By Andrew Cohen
Health care professionals’ ethical obligation to do no harm is generating more attention amid reports on the role psychologists have played in designing and implementing interrogation practices of detainees taken into U.S. custody since 9/11. In response, a new website—a collaboration between the International Human Rights Law Clinic (IHRLC) and Center for Justice and Accountability—offers myriad resources to educate the public on this topic and promote a national discussion about how best to address it.
The site, available here, provides audio interviews with expert psychologists about “enhanced interrogation techniques,” outlines their history, impact, and implications, and offers topical background materials related to accountability for health professionals who may be complicit in torture.

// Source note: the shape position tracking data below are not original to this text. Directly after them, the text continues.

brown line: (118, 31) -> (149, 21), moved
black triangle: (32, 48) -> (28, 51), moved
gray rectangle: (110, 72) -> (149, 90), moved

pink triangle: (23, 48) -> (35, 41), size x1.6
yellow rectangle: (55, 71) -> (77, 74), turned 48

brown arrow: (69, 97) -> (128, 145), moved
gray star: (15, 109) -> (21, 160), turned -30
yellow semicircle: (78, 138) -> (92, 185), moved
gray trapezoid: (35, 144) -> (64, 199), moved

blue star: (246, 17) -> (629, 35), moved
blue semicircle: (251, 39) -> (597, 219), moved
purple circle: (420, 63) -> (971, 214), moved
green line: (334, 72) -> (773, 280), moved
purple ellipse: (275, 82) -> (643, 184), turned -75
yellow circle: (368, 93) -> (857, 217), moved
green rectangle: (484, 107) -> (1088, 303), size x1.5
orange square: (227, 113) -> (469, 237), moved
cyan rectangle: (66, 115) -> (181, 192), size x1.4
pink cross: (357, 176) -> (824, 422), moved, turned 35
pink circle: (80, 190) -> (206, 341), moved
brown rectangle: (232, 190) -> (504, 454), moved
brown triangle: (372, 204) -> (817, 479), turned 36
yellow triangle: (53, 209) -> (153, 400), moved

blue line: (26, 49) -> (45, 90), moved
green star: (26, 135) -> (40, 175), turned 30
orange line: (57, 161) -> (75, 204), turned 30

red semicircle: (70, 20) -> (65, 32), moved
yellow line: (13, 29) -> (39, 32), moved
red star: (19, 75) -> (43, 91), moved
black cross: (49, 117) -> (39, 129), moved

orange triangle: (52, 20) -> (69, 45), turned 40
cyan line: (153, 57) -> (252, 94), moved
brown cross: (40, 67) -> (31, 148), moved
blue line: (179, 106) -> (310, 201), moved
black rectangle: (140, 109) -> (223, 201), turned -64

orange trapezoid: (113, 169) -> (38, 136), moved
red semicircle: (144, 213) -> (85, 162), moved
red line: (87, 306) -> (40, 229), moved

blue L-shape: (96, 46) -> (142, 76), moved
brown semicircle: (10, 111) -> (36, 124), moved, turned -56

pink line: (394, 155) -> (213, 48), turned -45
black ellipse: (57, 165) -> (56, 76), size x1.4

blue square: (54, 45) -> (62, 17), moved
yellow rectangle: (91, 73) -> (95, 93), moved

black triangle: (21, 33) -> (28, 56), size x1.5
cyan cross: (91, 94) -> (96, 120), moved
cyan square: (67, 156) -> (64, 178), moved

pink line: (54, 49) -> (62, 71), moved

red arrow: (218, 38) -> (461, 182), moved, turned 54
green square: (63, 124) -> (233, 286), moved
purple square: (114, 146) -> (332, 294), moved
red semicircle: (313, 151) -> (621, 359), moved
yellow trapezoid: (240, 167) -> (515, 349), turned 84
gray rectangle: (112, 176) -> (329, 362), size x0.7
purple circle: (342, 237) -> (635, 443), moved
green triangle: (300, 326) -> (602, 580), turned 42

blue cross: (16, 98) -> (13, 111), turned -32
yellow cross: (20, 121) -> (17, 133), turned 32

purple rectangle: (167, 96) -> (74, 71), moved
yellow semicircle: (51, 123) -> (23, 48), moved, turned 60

Clinic students interviewed expert psychologists and researchers who are actively working to address psychologists’ participation in the controversial interrogations of detainees at Guantanamo Bay and U.S. prisons overseas. The site presents audio clips from these interviews that provide professional insights into the development, propriety, and effects of enhanced interrogation techniques. It also outlines proposals for reform.
“When we got involved in the role psychologists have played in the torture of detainees, we wanted to help the public understand the ethics issues involved,” says IHRLC executive director Laurel Fletcher. “With that in mind, we decided to create a portal of information that we hope will be a go-to source for the public and the first stop for interested journalists, academics, and advocates.”
Expert consultation on the project came from Eric Stover, faculty director of Berkeley Law’s Human Rights Center (HRC) and an adjunct professor of law and public health at UC Berkeley, and Harvey Weinstein, an HRC senior research fellow and clinical professor at the School of Public Health. The Rosalinde and Arthur Gilbert Foundation provided travel support for the project, and Fletcher also credits individual donors to the clinic for “playing a critical role in making this work possible.”
While an existing website, When Healers Harm, focuses on legal accountability, Fletcher says the clinic’s new site will “provide more contextual information and insights from the psychologists themselves to bridge this divide between law and health professionals.”